Jurisprudences utilisées pour enrichir le commentaire

Fondements juridiques

Article 1231-5 du Code civil En vigueur

Lorsque le contrat stipule que celui qui manquera de l’exécuter paiera une certaine somme à titre de dommages et intérêts, il ne peut être alloué à l’autre partie une somme plus forte ni moindre.

Néanmoins, le juge peut, même d’office, modérer ou augmenter la pénalité ainsi convenue si elle est manifestement excessive ou dérisoire.

Lorsque l’engagement a été exécuté en partie, la pénalité convenue peut être diminuée par le juge, même d’office, à proportion de l’intérêt que l’exécution partielle a procuré au créancier, sans préjudice de l’application de l’alinéa précédent.

Toute stipulation contraire aux deux alinéas précédents est réputée non écrite.

Sauf inexécution définitive, la pénalité n’est encourue que lorsque le débiteur est mis en demeure.

Article 1353 du Code civil En vigueur

Celui qui réclame l’exécution d’une obligation doit la prouver.

Réciproquement, celui qui se prétend libéré doit justifier le paiement ou le fait qui a produit l’extinction de son obligation.

Article 700 du Code de procédure civile En vigueur

Le juge condamne la partie tenue aux dépens ou qui perd son procès à payer :

1° A l’autre partie la somme qu’il détermine, au titre des frais exposés et non compris dans les dépens ;

2° Et, le cas échéant, à l’avocat du bénéficiaire de l’aide juridictionnelle partielle ou totale une somme au titre des honoraires et frais, non compris dans les dépens, que le bénéficiaire de l’aide aurait exposés s’il n’avait pas eu cette aide. Dans ce cas, il est procédé comme il est dit aux alinéas 3 et 4 de l’article 37 de la loi n° 91-647 du 10 juillet 1991 .

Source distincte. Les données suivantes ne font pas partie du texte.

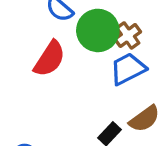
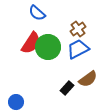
green circle: (98, 30) -> (48, 47), moved

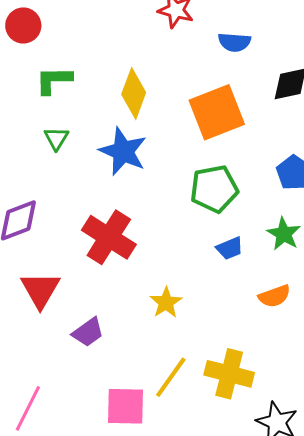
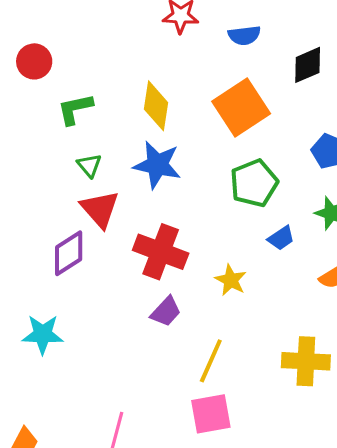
red triangle: (40, 290) -> (100, 209), moved
yellow star: (166, 303) -> (231, 280), moved
purple trapezoid: (88, 332) -> (166, 312), moved
yellow line: (171, 377) -> (211, 361), moved

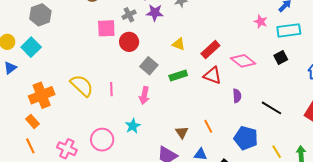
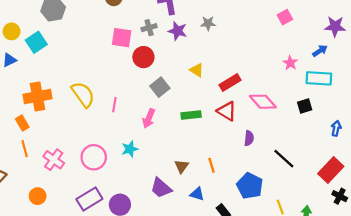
green rectangle: (178, 75) -> (191, 115), moved
orange line: (30, 146) -> (25, 149), moved

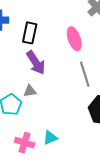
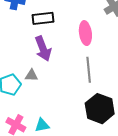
black rectangle: (30, 33) -> (43, 18), turned 60

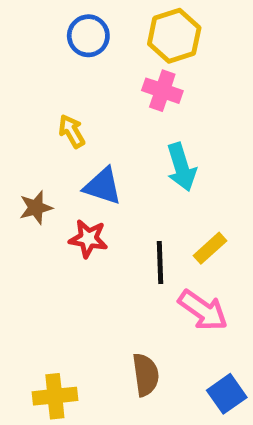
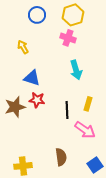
yellow arrow: (72, 131) -> (23, 47), moved
blue triangle: (103, 186) -> (32, 78), moved
brown star: (36, 208) -> (15, 107), moved, size x1.5
yellow rectangle: (210, 248) -> (88, 104), turned -32

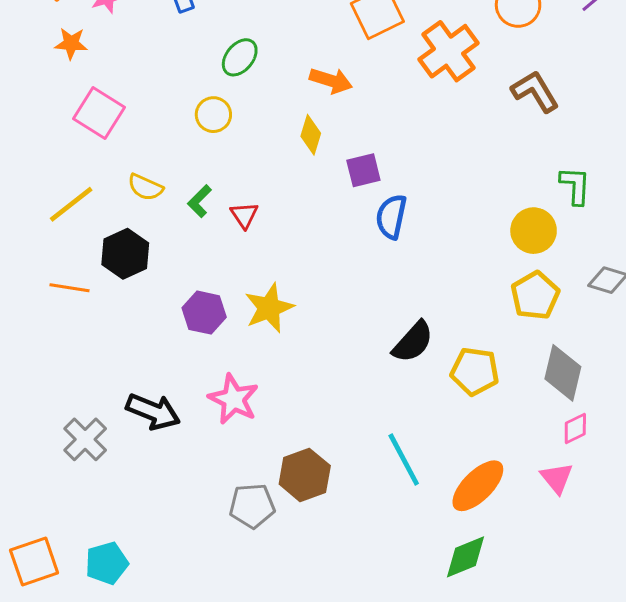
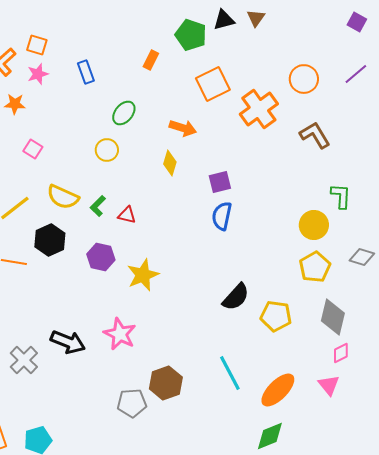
pink square: (99, 113) -> (33, 149), size x0.6
purple square: (363, 170) -> (220, 182), moved
yellow semicircle: (145, 187) -> (63, 197), size x1.4
red triangle: (244, 215) -> (127, 215), turned -42
purple hexagon: (204, 313) -> (101, 257), moved

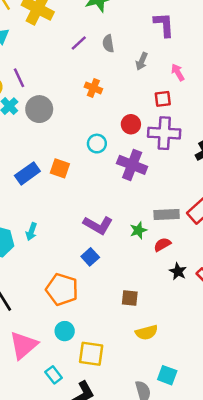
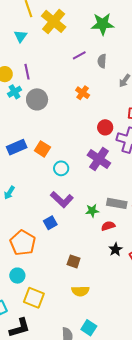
cyan circle: (97, 144) -> (61, 168), moved

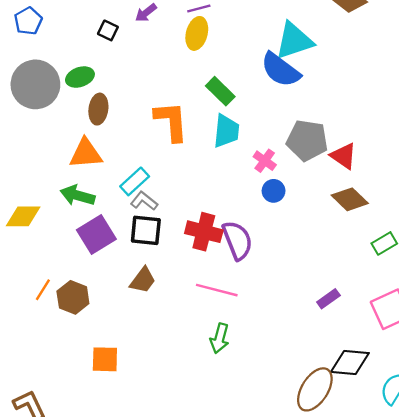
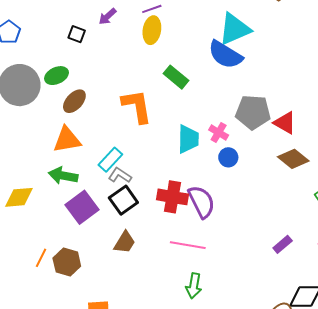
brown ellipse: (98, 109) -> (74, 101), turned 40
cyan trapezoid: (226, 131) -> (188, 139), moved
black square: (146, 230) -> (123, 200), turned -36

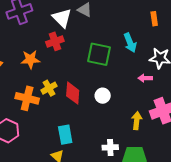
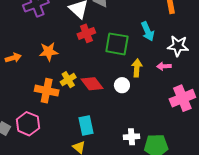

Dans tous les cas, le juge tient compte de l’équité ou de la situation économique de la partie condamnée. Il peut, même d’office, pour des raisons tirées des mêmes considérations, dire qu’il n’y a pas lieu à ces condamnations.

Les parties peuvent produire les justificatifs des sommes qu’elles demandent.

La somme allouée au titre du 2° ne peut être inférieure à la part contributive de l’Etat majorée de 50 %.